Here’s why Artificial Intelligence is so power-hungry

Artificial intelligence is getting more expensive to develop, and the cost is growing faster than the energy efficiency of the models. This is because they are trained many times with different structures, and the best one is selected. For example a model called Bidirectional Encoder Representations from Transformers (BERT) used 3.3 billion words from English books and Wikipedia articles for training. Training BERT required to go through the data set not once, but 40 times.

Also, AI models are growing larger every year. GPT-2, a language model similar to BERT has 1.5 billion weights in its network.
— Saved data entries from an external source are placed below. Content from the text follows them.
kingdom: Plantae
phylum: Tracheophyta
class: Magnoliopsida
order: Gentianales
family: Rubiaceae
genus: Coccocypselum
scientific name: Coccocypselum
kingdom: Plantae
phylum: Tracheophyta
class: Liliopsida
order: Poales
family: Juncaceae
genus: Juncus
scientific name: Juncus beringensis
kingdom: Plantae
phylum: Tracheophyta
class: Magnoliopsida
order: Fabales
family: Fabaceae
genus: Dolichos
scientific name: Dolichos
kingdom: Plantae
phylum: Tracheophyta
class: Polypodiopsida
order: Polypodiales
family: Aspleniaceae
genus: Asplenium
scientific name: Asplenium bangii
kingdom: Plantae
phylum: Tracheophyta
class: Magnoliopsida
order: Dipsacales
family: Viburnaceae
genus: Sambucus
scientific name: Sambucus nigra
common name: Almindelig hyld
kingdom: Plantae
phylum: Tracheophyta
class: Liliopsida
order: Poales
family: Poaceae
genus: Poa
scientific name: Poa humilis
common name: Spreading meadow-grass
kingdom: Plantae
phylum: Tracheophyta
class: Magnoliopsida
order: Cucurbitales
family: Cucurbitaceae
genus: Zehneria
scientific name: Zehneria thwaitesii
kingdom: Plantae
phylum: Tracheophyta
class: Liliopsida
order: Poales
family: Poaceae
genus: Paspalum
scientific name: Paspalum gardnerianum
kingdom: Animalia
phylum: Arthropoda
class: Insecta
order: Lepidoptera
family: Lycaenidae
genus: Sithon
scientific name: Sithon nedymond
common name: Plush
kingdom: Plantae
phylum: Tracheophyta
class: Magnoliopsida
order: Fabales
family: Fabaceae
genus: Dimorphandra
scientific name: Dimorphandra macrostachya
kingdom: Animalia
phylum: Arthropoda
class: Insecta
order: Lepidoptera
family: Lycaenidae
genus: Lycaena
It’s successor GPT-3 has 175 billion weights. Basically, the best model is the one that takes the most energy and money to develop.

Consequently, the carbon footprint of AI development is growing, and unless we switch to 100% renewable energy sources, it may stand at odds with the goals of cutting greenhouse emissions and slowing down climate change.

However, there are approaches to create more energy-efficient networks. One approach called shapeshifter networks shares weights and uses the same weights in multiple parts of the network. This makes the network smaller and thus more more energy-efficient.

Generally speaking, the AI community should put more efforts into developing energy-efficient training schemes. Otherwise, AI will become dominated by a select few who can afford to train neuronal networks.